= Beginning of Section =

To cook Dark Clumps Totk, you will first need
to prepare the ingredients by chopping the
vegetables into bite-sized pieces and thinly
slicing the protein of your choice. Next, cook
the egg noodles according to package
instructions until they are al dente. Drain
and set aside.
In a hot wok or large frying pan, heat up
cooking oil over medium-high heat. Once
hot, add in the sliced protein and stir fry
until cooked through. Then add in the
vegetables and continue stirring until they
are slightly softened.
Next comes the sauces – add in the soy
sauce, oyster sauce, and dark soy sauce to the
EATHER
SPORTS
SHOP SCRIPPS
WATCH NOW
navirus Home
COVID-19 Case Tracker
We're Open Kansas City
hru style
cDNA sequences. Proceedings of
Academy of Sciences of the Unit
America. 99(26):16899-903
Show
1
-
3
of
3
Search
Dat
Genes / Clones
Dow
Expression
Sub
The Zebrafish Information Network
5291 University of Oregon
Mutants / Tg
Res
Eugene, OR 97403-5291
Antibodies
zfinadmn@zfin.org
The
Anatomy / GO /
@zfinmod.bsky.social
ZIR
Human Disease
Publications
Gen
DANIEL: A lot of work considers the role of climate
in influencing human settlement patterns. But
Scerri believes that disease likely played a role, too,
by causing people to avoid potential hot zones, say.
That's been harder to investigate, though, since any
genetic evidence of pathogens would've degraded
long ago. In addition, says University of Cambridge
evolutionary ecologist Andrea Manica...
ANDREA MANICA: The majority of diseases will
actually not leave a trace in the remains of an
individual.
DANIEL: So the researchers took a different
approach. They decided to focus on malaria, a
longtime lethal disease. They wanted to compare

= End of Section =

→ Exercise requirements:
Output each line of the material exactly, keeping every word as it appears.

→ Answer section:
To cook Dark Clumps Totk, you will first need
to prepare the ingredients by chopping the
vegetables into bite-sized pieces and thinly
slicing the protein of your choice. Next, cook
the egg noodles according to package
instructions until they are al dente. Drain
and set aside.
In a hot wok or large frying pan, heat up
cooking oil over medium-high heat. Once
hot, add in the sliced protein and stir fry
until cooked through. Then add in the
vegetables and continue stirring until they
are slightly softened.
Next comes the sauces – add in the soy
sauce, oyster sauce, and dark soy sauce to the
EATHER
SPORTS
SHOP SCRIPPS
WATCH NOW
navirus Home
COVID-19 Case Tracker
We're Open Kansas City
hru style
cDNA sequences. Proceedings of
Academy of Sciences of the Unit
America. 99(26):16899-903
Show
1
-
3
of
3
Search
Dat
Genes / Clones
Dow
Expression
Sub
The Zebrafish Information Network
5291 University of Oregon
Mutants / Tg
Res
Eugene, OR 97403-5291
Antibodies
zfinadmn@zfin.org
The
Anatomy / GO /
@zfinmod.bsky.social
ZIR
Human Disease
Publications
Gen
DANIEL: A lot of work considers the role of climate
in influencing human settlement patterns. But
Scerri believes that disease likely played a role, too,
by causing people to avoid potential hot zones, say.
That's been harder to investigate, though, since any
genetic evidence of pathogens would've degraded
long ago. In addition, says University of Cambridge
evolutionary ecologist Andrea Manica...
ANDREA MANICA: The majority of diseases will
actually not leave a trace in the remains of an
individual.
DANIEL: So the researchers took a different
approach. They decided to focus on malaria, a
longtime lethal disease. They wanted to compare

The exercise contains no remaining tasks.